The film takes place in Sofia, the capital of Bulgaria, a city with a beautiful name but an eroding spirit. Expecting breathtaking Mediterranean scenery, I was surprised. The city is gray and lifeless, with some aid from a lens filter, I would assume. Kalev captures the essence very well—a metropolis of graffiti and rust—and the people within it seem to have no real reason to embrace the desolate and vacant land. It is something of a modern ghost town and, as follows, its few citizens are zombies of their own demise.
Audiences trail the life of Itso (Hristo Hristov), a laboring woodcrafter and former methadone user. His addiction prevails, and he often must drink beer in order to dull his withdrawal. Meanwhile, the relatively young Georgi (Ovanes Torosyan) reluctantly becomes a member of a fascist neo-Nazi gang. Fate intervenes when Itso and Georgi find themselves together in the middle of one of the gang’s horrific beatings of a group of Turkish tourists from Istanbul. The characters’ personalities completely unravel during this exciting pinnacle of the film, as Georgi flees from both guilt and horror while Itso steps up as a brave and altruistic protagonist.
His deed is rewarded, and Itso finds himself in love with the daughter of the family, Isil. As their relationship begins, it is apparent that Itso has been looking in all the wrong places for the meaning of existence. Isil’s fresh, vivacious soul brings light into the heart of a man who, for too much of his life, has spent time in a dreary, cold and lonely place.
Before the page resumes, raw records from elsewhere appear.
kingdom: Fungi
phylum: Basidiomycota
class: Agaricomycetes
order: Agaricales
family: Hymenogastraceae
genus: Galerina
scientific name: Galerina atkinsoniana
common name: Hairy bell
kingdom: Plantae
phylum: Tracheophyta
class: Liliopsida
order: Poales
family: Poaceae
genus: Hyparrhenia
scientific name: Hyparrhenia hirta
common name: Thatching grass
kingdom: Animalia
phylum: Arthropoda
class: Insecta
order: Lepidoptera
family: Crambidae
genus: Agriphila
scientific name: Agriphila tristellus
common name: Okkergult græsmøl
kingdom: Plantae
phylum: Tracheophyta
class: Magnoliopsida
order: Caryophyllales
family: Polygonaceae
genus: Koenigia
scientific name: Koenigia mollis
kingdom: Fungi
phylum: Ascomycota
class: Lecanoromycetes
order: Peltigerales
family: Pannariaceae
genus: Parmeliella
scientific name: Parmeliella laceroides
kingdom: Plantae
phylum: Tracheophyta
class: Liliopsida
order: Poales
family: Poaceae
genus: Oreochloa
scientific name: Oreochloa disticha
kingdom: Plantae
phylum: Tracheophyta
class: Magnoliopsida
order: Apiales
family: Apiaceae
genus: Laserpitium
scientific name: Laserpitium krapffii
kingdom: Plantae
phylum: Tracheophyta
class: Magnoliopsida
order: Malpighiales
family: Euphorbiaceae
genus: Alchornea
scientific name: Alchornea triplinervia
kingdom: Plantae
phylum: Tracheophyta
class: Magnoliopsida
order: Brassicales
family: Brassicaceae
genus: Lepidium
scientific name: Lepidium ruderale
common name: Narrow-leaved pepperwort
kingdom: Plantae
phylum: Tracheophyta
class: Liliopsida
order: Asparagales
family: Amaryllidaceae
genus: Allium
At the same time, Georgi, contemplating his actions during the beating, begins to question the nature of his existence and searches for a new perspective in life.
While both characters ultimately enter their transitions, the film is not to be taken as a Hollywood happy-ender. “Eastern Plays” resembles more what it appears to be calling to attention: a set of intertwining tragic plays. Despite a rebirth of most characters, the main character, Sofia herself, still remains a city of ruin.
Ironically and heartbreakingly, Hristo Hristov died of a drug overdose before the end of the production. The realism from the film is unsurpassed in that its characters know the city that they represent and themselves live these lives onscreen and off.
Half-documentary, half-play, Kalev’s masterpiece cannot be ignored. It is revolutionary for the world of film; it is quite frankly one of the few movies which so carefully casts picking a majority of non-professionals, who rather than know how to fit the molds of particular characters, already live the lives of their on-screen counterparts.
“Eastern Plays” is recommended for all film lovers. The symbolism is wonderful, the narration is choppy and real, the handheld cinematography engulfs audiences with a sense of constant turmoil, and magically, as film is supposed to do, the movie embraces viewers with an overall sense of bitter sweetness.